My personal lesson: when technology enhances, not replaces
One moment stands out during this project: halfway through SIT, we hit a bottleneck with a high-priority blocker. Normally, this would have meant hours spent manually investigating how it impacted our timeline. Instead, I used AI to simulate different scenarios: what if we resolved the blocker tomorrow? What if it took three days? The insights allowed us to inspect and adapt our focus and minimise delays. What I learned is that AI doesn’t replace the human element of Scrum, it enhances it. It gave me the clarity and bandwidth to focus on what truly matters: supporting the team, facilitating collaboration, and solving problems creatively.
The broader implications
This experience prompted me to reflect on how AI has the potential to reshape agile practices and redefine the very essence of the Scrum Master role. Here are some initial reflections:
- Smarter Retrospectives: Imagine retrospectives where AI identifies recurring sprint patterns or root causes of delays, giving teams deeper insights into their performance.
- Enhanced Velocity Tracking: By analysing historical sprint data, AI could provide more accurate velocity forecasts, helping teams plan more effectively.
- Evolving the Scrum Master Role: As AI takes on more of the administrative and analytical tasks, the Scrum Master role may shift further toward being a coach, strategist, and change agent.
While these changes are exciting, they also raise questions: How do we balance AI's analytical power with the need for human intuition?
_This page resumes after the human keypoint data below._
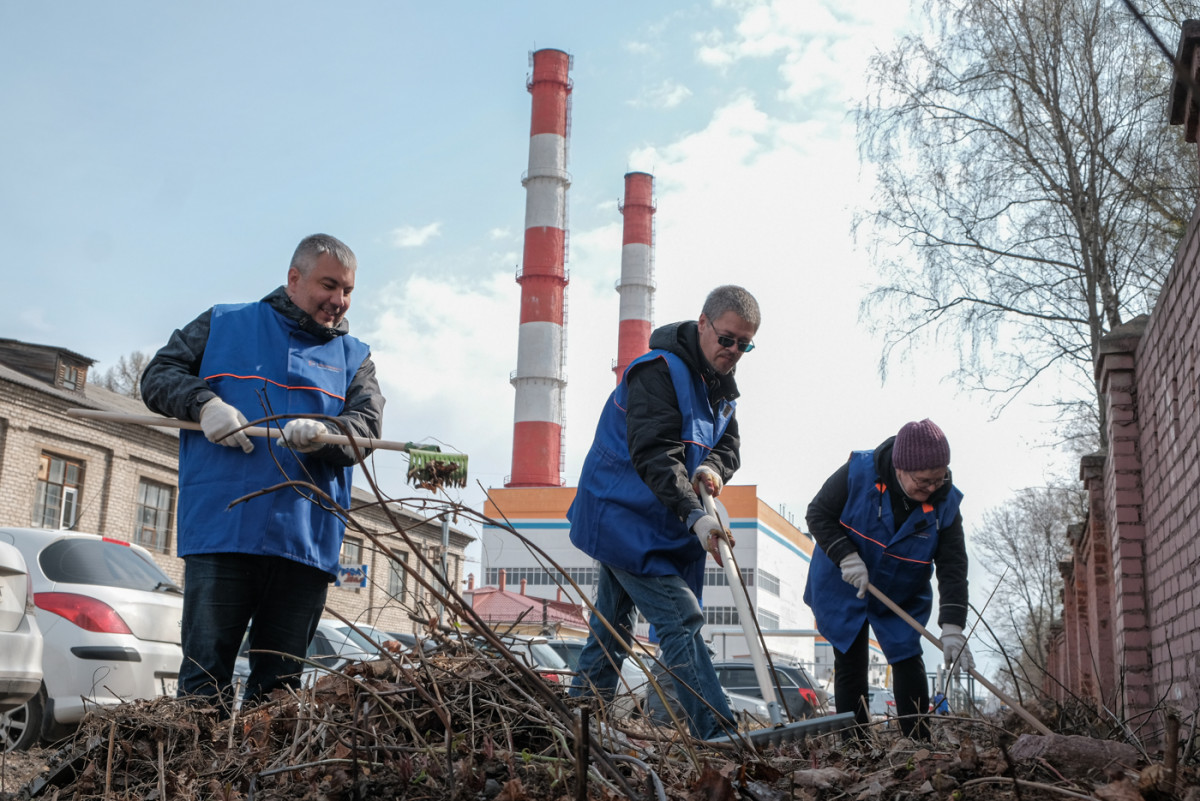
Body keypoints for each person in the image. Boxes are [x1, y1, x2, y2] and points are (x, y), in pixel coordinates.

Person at [141, 233, 385, 713]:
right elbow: (158, 376)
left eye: (348, 291)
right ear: (294, 279)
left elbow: (367, 427)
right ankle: (197, 784)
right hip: (224, 532)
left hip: (305, 542)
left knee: (279, 693)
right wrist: (202, 402)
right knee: (203, 681)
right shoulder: (223, 324)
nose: (339, 301)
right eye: (329, 285)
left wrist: (328, 431)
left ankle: (257, 784)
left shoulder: (355, 358)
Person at [567, 285, 760, 740]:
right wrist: (696, 516)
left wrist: (713, 467)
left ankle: (576, 722)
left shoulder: (720, 391)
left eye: (744, 345)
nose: (733, 351)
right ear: (703, 324)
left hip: (658, 523)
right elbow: (655, 455)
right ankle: (717, 731)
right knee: (680, 615)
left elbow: (729, 443)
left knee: (612, 627)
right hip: (621, 515)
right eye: (727, 338)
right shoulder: (658, 373)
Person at [803, 419, 972, 740]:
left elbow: (953, 564)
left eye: (939, 479)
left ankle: (918, 742)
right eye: (923, 482)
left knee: (907, 654)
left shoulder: (946, 503)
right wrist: (846, 555)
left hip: (901, 586)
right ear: (900, 469)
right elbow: (818, 513)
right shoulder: (858, 473)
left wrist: (952, 627)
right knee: (850, 656)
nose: (932, 488)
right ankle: (855, 745)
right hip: (844, 581)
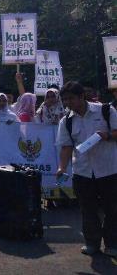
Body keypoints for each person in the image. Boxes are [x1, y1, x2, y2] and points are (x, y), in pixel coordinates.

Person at [56, 81, 117, 257]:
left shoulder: (105, 110)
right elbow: (66, 147)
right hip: (82, 172)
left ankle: (112, 244)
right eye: (65, 99)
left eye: (71, 99)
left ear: (82, 96)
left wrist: (105, 136)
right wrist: (61, 167)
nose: (68, 103)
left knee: (112, 209)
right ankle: (92, 243)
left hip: (109, 169)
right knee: (88, 210)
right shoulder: (66, 121)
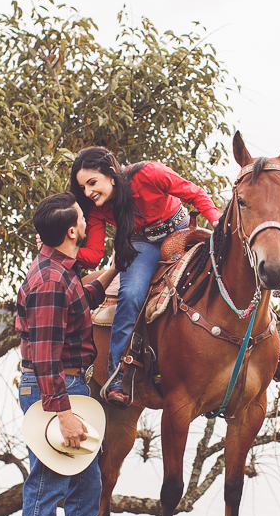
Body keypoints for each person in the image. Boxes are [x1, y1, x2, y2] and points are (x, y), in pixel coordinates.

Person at [16, 192, 131, 516]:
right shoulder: (49, 280)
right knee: (47, 483)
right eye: (83, 218)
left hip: (68, 386)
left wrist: (116, 267)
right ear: (71, 231)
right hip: (54, 389)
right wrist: (61, 412)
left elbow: (83, 301)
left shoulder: (60, 270)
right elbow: (45, 355)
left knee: (86, 483)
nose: (88, 222)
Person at [68, 147, 221, 407]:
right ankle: (118, 373)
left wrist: (215, 219)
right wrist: (59, 253)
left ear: (111, 174)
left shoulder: (150, 174)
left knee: (230, 266)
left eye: (92, 183)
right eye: (83, 187)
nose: (88, 192)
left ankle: (267, 352)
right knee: (131, 294)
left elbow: (194, 194)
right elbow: (94, 255)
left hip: (181, 229)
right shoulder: (96, 208)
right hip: (142, 244)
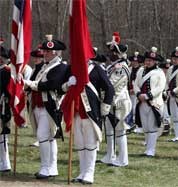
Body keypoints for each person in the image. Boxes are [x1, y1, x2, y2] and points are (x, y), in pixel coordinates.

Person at [62, 53, 114, 184]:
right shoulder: (71, 69)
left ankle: (89, 173)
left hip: (91, 112)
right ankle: (82, 171)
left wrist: (105, 107)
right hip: (75, 111)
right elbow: (61, 87)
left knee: (90, 143)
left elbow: (109, 88)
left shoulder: (96, 69)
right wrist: (68, 84)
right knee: (80, 143)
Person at [24, 34, 68, 179]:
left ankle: (46, 168)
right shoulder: (43, 66)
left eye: (48, 52)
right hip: (38, 105)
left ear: (55, 53)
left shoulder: (61, 67)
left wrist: (32, 85)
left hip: (50, 107)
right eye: (45, 51)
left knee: (43, 136)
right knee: (49, 138)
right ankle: (51, 168)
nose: (45, 54)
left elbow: (51, 85)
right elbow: (33, 81)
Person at [100, 32, 132, 167]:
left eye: (112, 51)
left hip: (119, 102)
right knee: (109, 130)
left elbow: (112, 84)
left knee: (120, 130)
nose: (109, 54)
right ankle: (110, 155)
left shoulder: (121, 68)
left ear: (118, 53)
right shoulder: (112, 66)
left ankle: (123, 159)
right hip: (110, 102)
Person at [134, 46, 166, 157]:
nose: (148, 62)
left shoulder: (159, 72)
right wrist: (138, 94)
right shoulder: (141, 70)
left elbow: (160, 87)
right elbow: (136, 84)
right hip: (141, 102)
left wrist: (148, 95)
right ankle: (147, 148)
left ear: (155, 62)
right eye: (147, 60)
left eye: (151, 60)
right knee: (146, 127)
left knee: (152, 127)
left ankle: (151, 150)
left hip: (154, 102)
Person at [0, 39, 12, 172]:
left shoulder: (7, 71)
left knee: (3, 135)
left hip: (3, 106)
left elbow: (9, 91)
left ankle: (5, 163)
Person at [127, 51, 144, 130]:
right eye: (133, 61)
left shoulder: (142, 70)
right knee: (130, 108)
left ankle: (138, 126)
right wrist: (129, 89)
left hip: (138, 92)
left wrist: (136, 90)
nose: (134, 63)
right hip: (129, 92)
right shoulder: (129, 69)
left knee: (136, 109)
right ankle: (130, 124)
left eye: (136, 62)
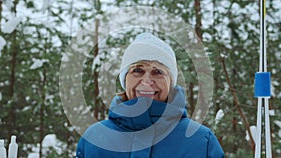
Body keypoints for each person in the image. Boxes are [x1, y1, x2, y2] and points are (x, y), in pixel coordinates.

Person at [75, 32, 224, 158]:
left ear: (170, 82)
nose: (147, 81)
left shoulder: (202, 141)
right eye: (137, 71)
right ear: (124, 79)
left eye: (157, 72)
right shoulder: (93, 139)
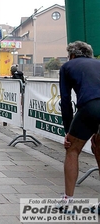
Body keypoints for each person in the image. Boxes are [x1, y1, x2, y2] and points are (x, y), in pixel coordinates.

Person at [59, 41, 100, 212]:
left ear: (73, 55)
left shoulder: (68, 66)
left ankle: (68, 201)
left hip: (90, 106)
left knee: (73, 150)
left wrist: (68, 131)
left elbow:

How do we ensure it doesn’t unintentionally stifle creativity or collaboration?
Balancing AI’s analytical power with human intuition requires a deliberate approach that views AI as an enabler rather than a replacement. AI excels at processing data and identifying trends, but human intuition is essential for understanding team dynamics, fostering creativity, and making nuanced decisions that go beyond numbers. To avoid stifling creativity or collaboration, organisations must use AI as a tool to enhance, not dictate, team interactions, leveraging it for insights while ensuring space for open discussions, brainstorming, and empathetic leadership.
Embracing the potential of AI
AI has already become an invaluable partner in my work as a scrum master. It helps me work smarter, and allows my teams to focus on what they do best: building great products. For those of you in agile or Scrum roles, I encourage you to explore how AI can complement your work. Start small, whether it’s automating reports or experimenting with forecasting tools. The potential is enormous, and the journey is just beginning.